PAGE EXTRACT:
A study of more than 12,500 electronic health records of patients in the New York University health system found no positive association for ACE inhibitors or ARBs with either a COVID-19 infection or severe illness.

“Professional scientific societies and experts have spoken with one voice in advising that patients should not discontinue ACE inhibitor or ARB therapy out of a concern that they are at increased risk for infection, severe illness, or death during the COVID-19 pandemic,” the editorialists write, and “these three studies support those recommendations.”

But “the only way we are going to know the answer is with clinical trials because there are too many confounders in the decision to start and stop these drugs,” Sparks said. “The good news is, when the retrospective studies tried to match patients with propensity scoring, they have not found a signal for harm.”

Among the questions that observational studies can’t answer is an obvious one: Are patients with conditions like hypertension, diabetes, and cardiovascular disease experiencing more severe COVID-19 because of these underlying conditions or because of the drugs they are taking to treat the conditions?

YOUR TASKS:
a) Answer from the passage on ACE inhibitors and ARBs:
(i) How many electronic health records did the study examine?
(ii) Which health system were the patients in?
(iii) According to Sparks, what is the only way to know the answer?
b) Print the stretch of the passage on ACE inhibitors and ARBs from "Among the questions" through "treat the conditions?".
c) Proceed with the passage on ACE inhibitors and ARBs, picking up after its last sentence.
The items that follow come from a separate source and are unrelated to the passage on ACE inhibitors and ARBs.

GIVEN ENTRIES:

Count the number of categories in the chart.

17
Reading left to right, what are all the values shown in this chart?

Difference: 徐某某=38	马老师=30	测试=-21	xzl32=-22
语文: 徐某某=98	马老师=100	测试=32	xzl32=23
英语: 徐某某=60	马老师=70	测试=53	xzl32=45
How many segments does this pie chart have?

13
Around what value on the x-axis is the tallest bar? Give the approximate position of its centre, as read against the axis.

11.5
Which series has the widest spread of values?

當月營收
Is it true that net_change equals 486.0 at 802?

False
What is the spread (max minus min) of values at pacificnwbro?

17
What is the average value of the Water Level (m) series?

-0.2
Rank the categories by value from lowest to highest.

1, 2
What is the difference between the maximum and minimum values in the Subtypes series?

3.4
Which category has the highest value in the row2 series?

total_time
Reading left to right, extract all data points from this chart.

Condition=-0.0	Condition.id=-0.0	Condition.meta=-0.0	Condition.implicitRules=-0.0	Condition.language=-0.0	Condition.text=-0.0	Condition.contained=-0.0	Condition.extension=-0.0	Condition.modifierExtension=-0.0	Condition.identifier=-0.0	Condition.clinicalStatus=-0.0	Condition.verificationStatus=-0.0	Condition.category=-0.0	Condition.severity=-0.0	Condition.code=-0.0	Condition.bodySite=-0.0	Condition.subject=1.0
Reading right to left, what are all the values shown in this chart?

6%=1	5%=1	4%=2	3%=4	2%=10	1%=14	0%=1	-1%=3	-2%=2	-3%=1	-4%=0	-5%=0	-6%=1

SOLVED PROBLEMS:
a)
(i) More than 12,500
(ii) The New York University health system
(iii) Clinical trials

b)
Among the questions that observational studies can’t answer is an obvious one: Are patients with conditions like hypertension, diabetes, and cardiovascular disease experiencing more severe COVID-19 because of these underlying conditions or because of the drugs they are taking to treat the conditions?

c)
Beneficial effects?

And there is also that question of the drugs raising ACE2 levels—if that happened, would the effects necessarily be bad?

A JAMA Cardiology paper noted that in addition to its role as a pathway for the virus to enter cells, ACE2 “plays a major anti-inflammatory role in RAS signaling by converting angiotensin II, the quintessential perpetrator of inflammation, to angiotensin 1-7, which carries anti-inflammatory properties.” The authors note that ACE2 production declines with age such that “older individuals, especially those with hypertension and diabetes, have reduced ACE2 expression and upregulation of angiotensin II proinflammatory signaling.” They posit that lower levels of ACE2 could contribute to making COVID-19 worse, and that by restoring them to earlier levels, ACE inhibitors and ARBs could have a beneficial effect.

Cohen said that this paper illustrates that “there is so much that we don’t fully understand about factors that influence ACE2 expression and activity, and how that in turn may impact the development and severity of COVID-19. There are some studies that show that these medicines reduce inflammation in viral pneumonia and that they could potentially be helpful. There is some genuine theoretical risk and there are some genuine theoretical benefits.”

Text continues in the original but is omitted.